What this task involves:
With the images removed, repeat the data below exactly.

*** Opening of Dataset records ***

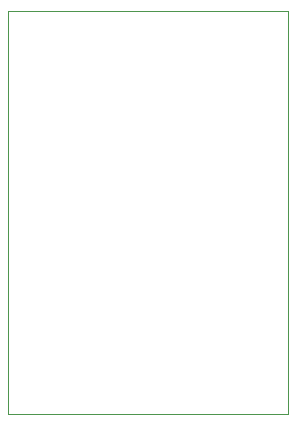
<source format=gbr>
G04 #@! TF.GenerationSoftware,KiCad,Pcbnew,(5.1.5)-3*
G04 #@! TF.CreationDate,2020-08-08T14:50:29-04:00*
G04 #@! TF.ProjectId,SmartWatch V5,536d6172-7457-4617-9463-682056352e6b,rev?*
G04 #@! TF.SameCoordinates,Original*
G04 #@! TF.FileFunction,Profile,NP*
%FSLAX46Y46*%
G04 Gerber Fmt 4.6, Leading zero omitted, Abs format (unit mm)*
G04 Created by KiCad (PCBNEW (5.1.5)-3) date 2020-08-08 14:50:29*
%MOMM*%
%LPD*%
G04 APERTURE LIST*
%ADD10C,0.120000*%
G04 APERTURE END LIST*
D10*
X80899000Y-99822000D02*
X104648000Y-99822000D01*
X104648000Y-99695000D02*
X104648000Y-99822000D01*
X104648000Y-65659000D02*
X104648000Y-99695000D01*
X80899000Y-65659000D02*
X104648000Y-65659000D01*
X80899000Y-65659000D02*
X80899000Y-99822000D01*
M02*

</source>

*** Close of Dataset records ***

Solution:
<source format=gbr>
G04 #@! TF.GenerationSoftware,KiCad,Pcbnew,(5.1.5)-3*
G04 #@! TF.CreationDate,2020-08-08T14:50:29-04:00*
G04 #@! TF.ProjectId,SmartWatch V5,536d6172-7457-4617-9463-682056352e6b,rev?*
G04 #@! TF.SameCoordinates,Original*
G04 #@! TF.FileFunction,Profile,NP*
%FSLAX46Y46*%
G04 Gerber Fmt 4.6, Leading zero omitted, Abs format (unit mm)*
G04 Created by KiCad (PCBNEW (5.1.5)-3) date 2020-08-08 14:50:29*
%MOMM*%
%LPD*%
G04 APERTURE LIST*
%ADD10C,0.120000*%
G04 APERTURE END LIST*
D10*
X80899000Y-99822000D02*
X104648000Y-99822000D01*
X104648000Y-99695000D02*
X104648000Y-99822000D01*
X104648000Y-65659000D02*
X104648000Y-99695000D01*
X80899000Y-65659000D02*
X104648000Y-65659000D01*
X80899000Y-65659000D02*
X80899000Y-99822000D01*
M02*

</source>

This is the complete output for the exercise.